- TEXTE
Historiquement, l’objectif ultime de l’eugénisme a été d’éliminer les soi-disant « mauvais gènes » — souvent associés aux communautés non blanches, aux personnes handicapées, aux populations pauvres ou marginalisées — afin que les élites sociales puissent maintenir leur domination.
La publicité dans le domaine de la mode qui joue sur les thèmes de l’eugénisme a une longue histoire. Des commentateurs ont souligné les similitudes entre la publicité de Sweeney et la célèbre campagne Calvin Klein des années 1980 mettant en scène Brooke Shields, alors âgée de 15 ans, qui se roule dans ses sous-vêtements Calvin Klein tout en parlant de codes génétiques, d’évolution et de survie du plus apte, un langage évocateur de la pensée eugéniste.
La campagne American Eagle semble être un hommage direct à celle de Calvin Klein, mais la rhétorique eugéniste est-elle vraiment quelque chose que nous voulons voir employée dans le marketing ?
Le retour de la féminité « traditionnelle »
La campagne American Eagle est intitulée de manière provocante « Sydney Sweeney Has Great Jeans » (Sydney Sweeney a de beaux jeans), le mot « jeans » étant parfois remplacé par « gènes ». Il s’agit clairement d’une plaisanterie.

- DONNÉES ENREGISTRÉES

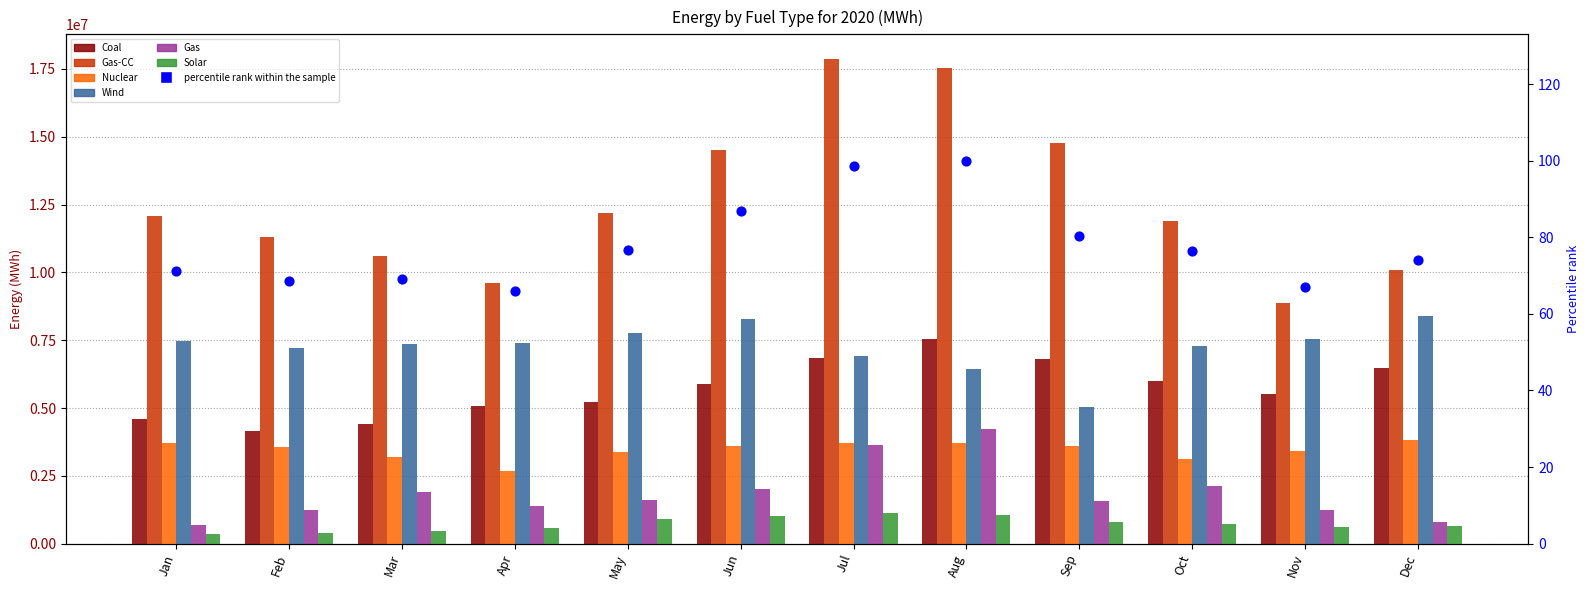

What is the total value across all series at Aug?

40497394.1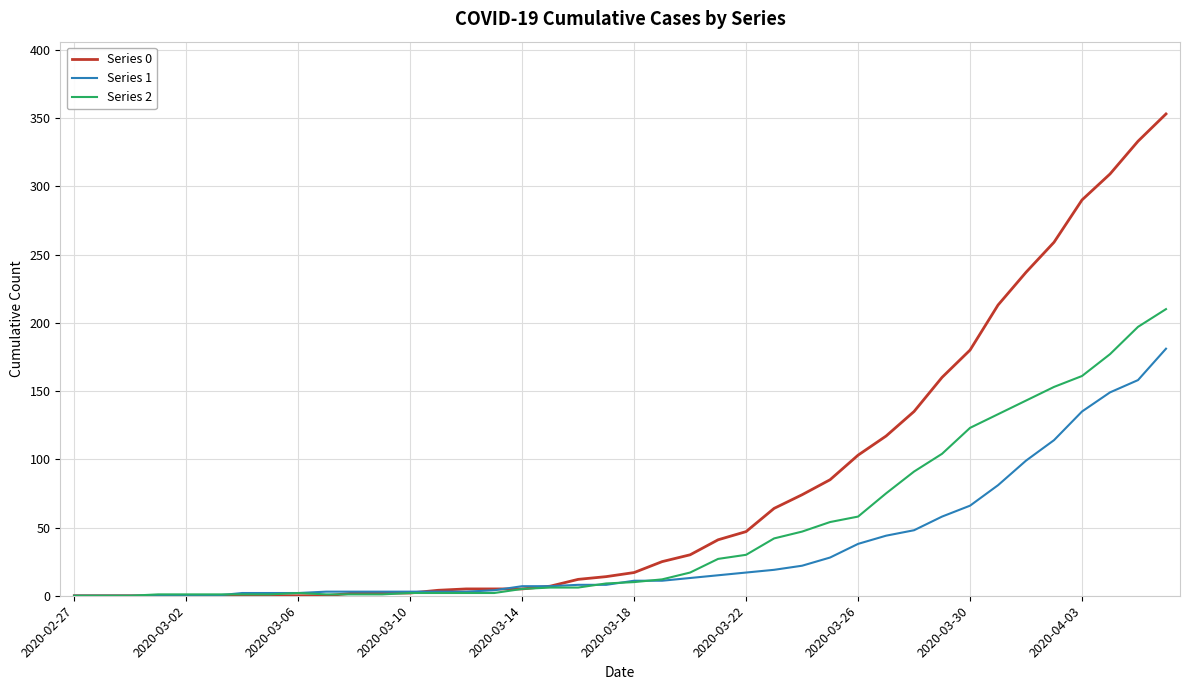

Rank the series by their maximum value, from lowest to highest.

Series 1, Series 2, Series 0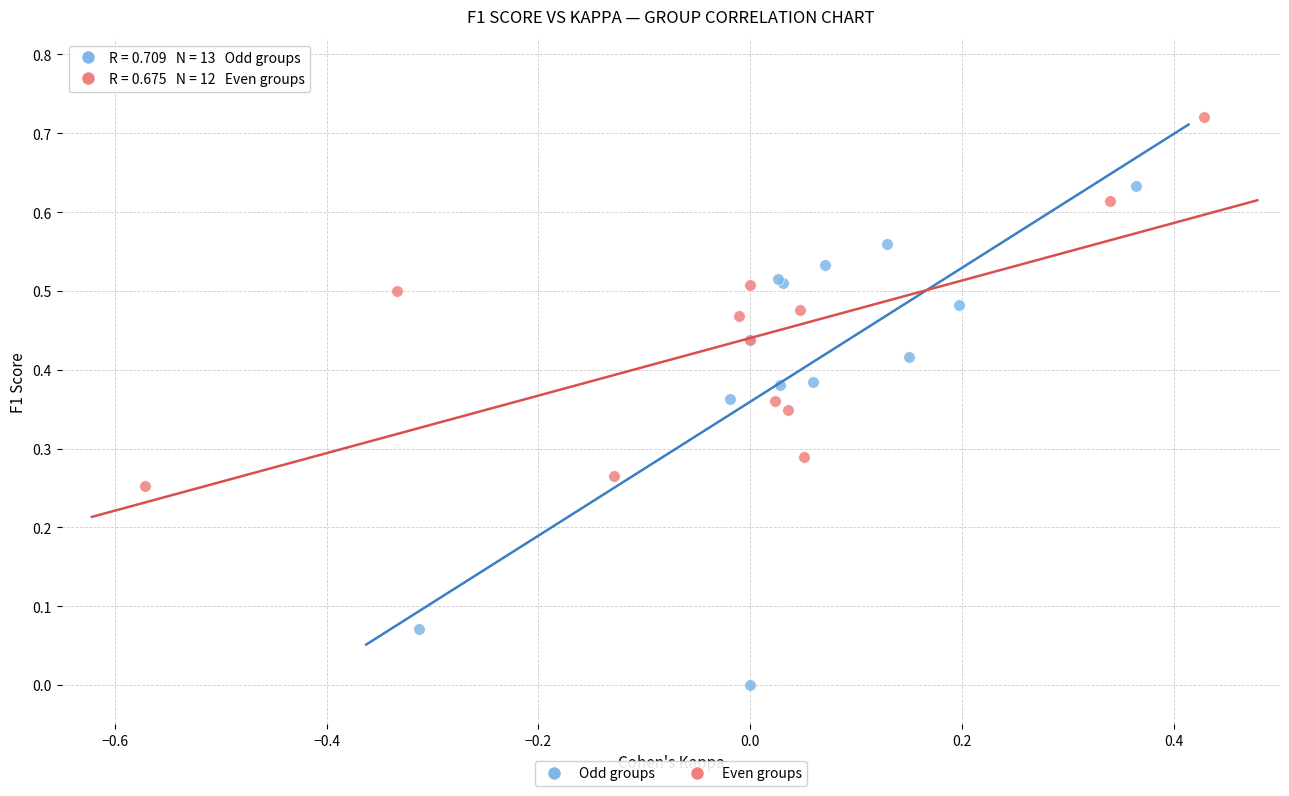

Which series reaches the maximum Y coordinate?

Even groups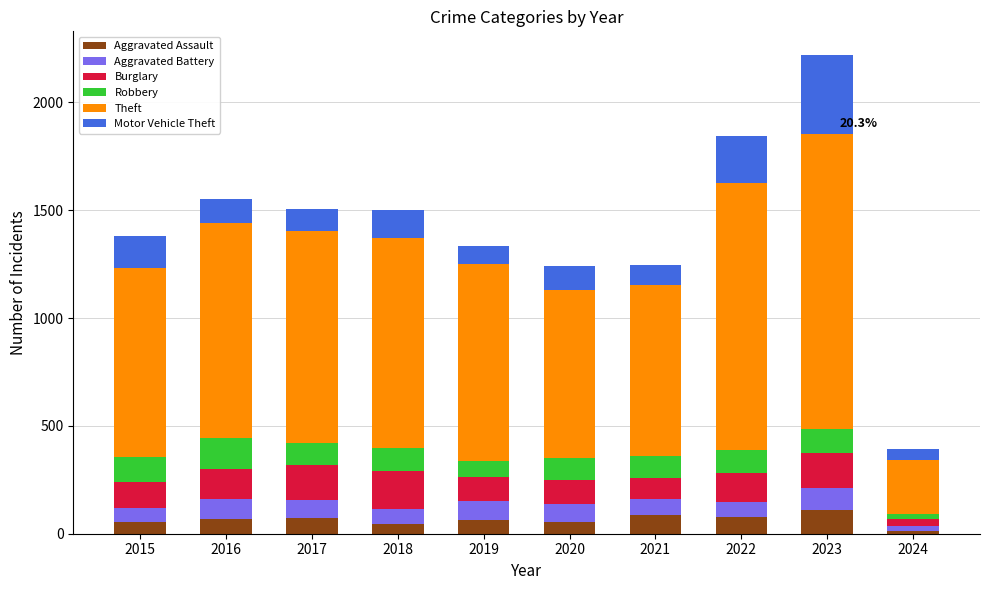

What is the difference between the maximum and minimum values in the Aggravated Assault series?

98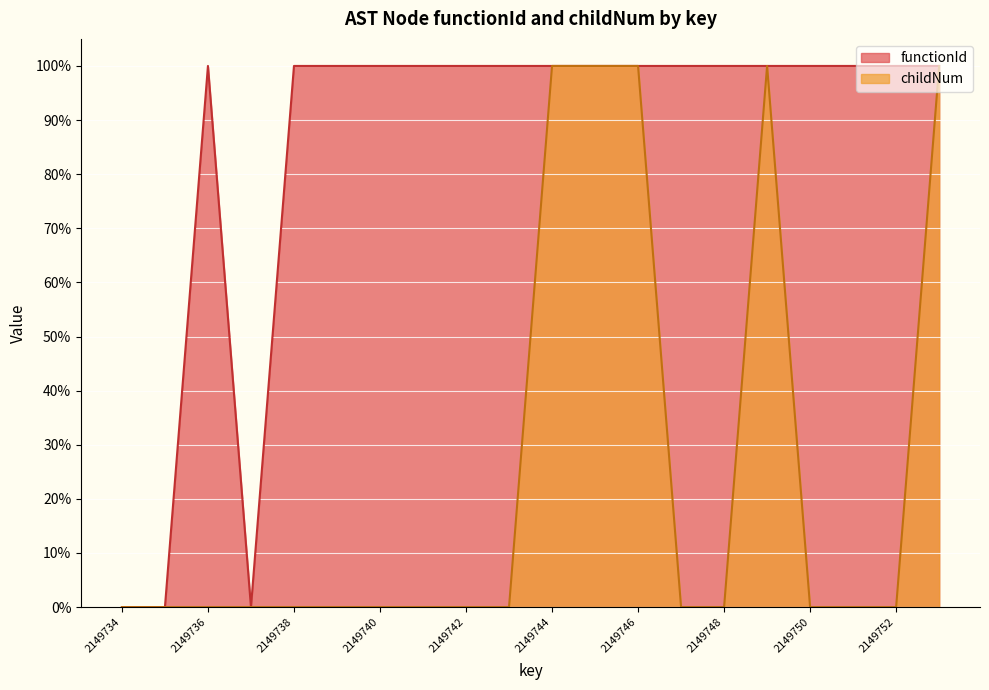

What are all the series names shown in the legend?

functionId, childNum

- CONSIGNE
Modifie le texte sur l’eugénisme dans la publicité, de « Le retour de » à « clairement d’une plaisanterie. », en remplaçant « plaisanterie » par « boutade ». Appuie-toi uniquement sur le texte.

- RÉPONSE FINALE
Le retour de la féminité « traditionnelle »
La campagne American Eagle est intitulée de manière provocante « Sydney Sweeney Has Great Jeans » (Sydney Sweeney a de beaux jeans), le mot « jeans » étant parfois remplacé par « gènes ». Il s’agit clairement d’une boutade.